L’absence de preuves permettant de qualifier des altercations comme un accident de service

  • Cour administrative d'appel Douai centre hospitalier de Douai 13/12/2022 - Requête(s) : 22DA00164

Résumé

Le différend opposant les agents qui a pour origine la remise des clés d'un local syndical n'est pas de nature à détacher l'incident du service mais il faut prouver les faits d’agression pour que l’accident de service soit reconnu.

 

I – LE TEXTE DE L’ARRÊT

Considérant ce qui suit :

1. Les requêtes n° 22DA00164 et n° 22DA00365 sont dirigées contre le même jugement et concernent la situation d'une même personne. Il y a lieu de les joindre pour statuer par un seul arrêt.

2. Mme E… D…, adjoint administratif au centre hospitalier de Douai, a demandé à son employeur de reconnaître l'imputabilité au service de l'accident qu'elle indiquait avoir subi les 29 juin 2017 et le 3 juillet 2017. Par décision du 26 novembre 2018, le directeur des ressources humaines de cet établissement a rejeté sa demande. Le recours gracieux formé par Mme D… le 29 janvier 2019 a été implicitement rejeté. Le centre hospitalier de Douai relève appel du jugement du 25 novembre 2021 par lequel le tribunal administratif de Lille a annulé ces décisions et lui a enjoint de reconnaître l'imputabilité au service des agressions verbales et des menaces dont Mme D… avait été victime entre le 29 juin 2017 et le 3 juillet 2017 et de procéder à la régularisation administrative et financière de la situation de l'intéressée.

Sur le bien-fondé du jugement :

3. Aux termes de l'article 41 de la loi du 9 janvier 1986 portant dispositions statutaires relatives à la fonction publique hospitalière : « Le fonctionnaire en activité a droit : […] 2° A des congés de maladie dont la durée totale peut atteindre un an pendant une période de douze mois consécutifs en cas de maladie dûment constatée mettant l'intéressé dans l'impossibilité d'exercer ses fonctions. Celui-ci conserve alors l'intégralité de son traitement pendant une durée de trois mois ; ce traitement est réduit de moitié pendant les neuf mois suivants. Le fonctionnaire conserve, en outre, ses droits à la totalité du supplément familial de traitement et de l'indemnité de résidence […] / Toutefois, si la maladie provient de l'une des causes exceptionnelles prévues à l'article L. 27 du Code des pensions civiles et militaires de retraite ou d'un accident survenu dans l'exercice ou à l'occasion de l'exercice de ses fonctions, le fonctionnaire conserve l'intégralité de son traitement jusqu'à ce qu'il soit en état de reprendre son service ou jusqu'à sa mise à la retraite. Il a droit, en outre, au remboursement des honoraires médicaux et des frais directement entraînés par la maladie ou l'accident. / Dans le cas visé à l'alinéa précédent, l'imputation au service de la maladie ou de l'accident est appréciée par la commission de réforme instituée par le régime des pensions des agents des collectivités locales ». Constitue un accident de service, pour l'application des dispositions précitées, un évènement survenu à une date certaine, par le fait ou à l'occasion du service, dont il est résulté une lésion, quelle que soit la date d'apparition de celle-ci.
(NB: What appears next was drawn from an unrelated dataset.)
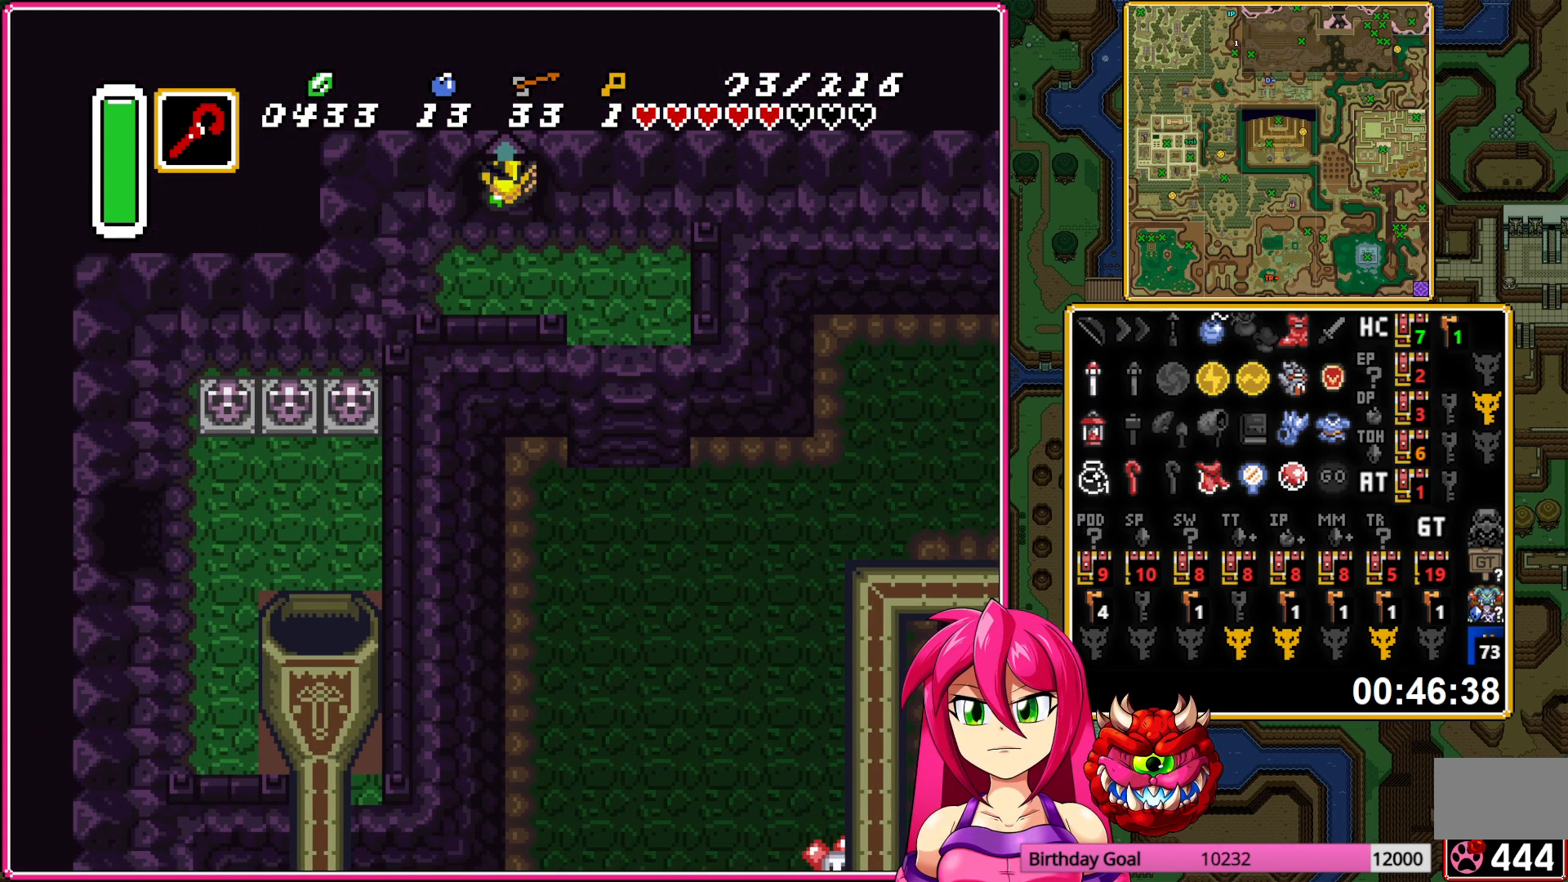
{"buttons": [], "events": []}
4. Il ressort des pièces des dossiers que Mme D…, sollicitée par un collègue ayant quitté ses fonctions syndicales, a refusé de répondre à ses messages portant sur la restitution des clés d'un local syndical. Le jeudi 29 juin 2017, une altercation a été provoquée par ce collègue qui lui aurait adressé des propos menaçants. Le lundi 3 juillet 2017, Mme D… indique avoir reçu de nouvelles pressions de ce collègue. Autorisée à quitter le service, l'agent a déclaré un accident du travail. Contrairement à ce que le centre hospitalier a indiqué dans sa décision du 26 novembre 2018, la circonstance que le différend opposant les agents a pour origine la remise des clés d'un local syndical n'est pas de nature à détacher l'incident du service. Dès lors, le motif retenu par le centre hospitalier était illégal.

5. L'administration peut, en première instance comme en appel, faire valoir devant le juge de l'excès de pouvoir que la décision dont l'annulation est demandée est légalement justifiée par un motif, de droit ou de fait, autre que celui initialement indiqué, mais également fondé sur la situation existant à la date de cette décision. Il appartient alors au juge, après avoir mis à même l'auteur du recours de présenter ses observations sur la substitution ainsi sollicitée, de rechercher si un tel motif est de nature à fonder légalement la décision, puis d'apprécier s'il résulte de l'instruction que l'administration aurait pris la même décision si elle s'était fondée initialement sur ce motif. Dans l'affirmative il peut procéder à la substitution demandée, sous réserve toutefois qu'elle ne prive pas le requérant d'une garantie procédurale liée au motif substitué.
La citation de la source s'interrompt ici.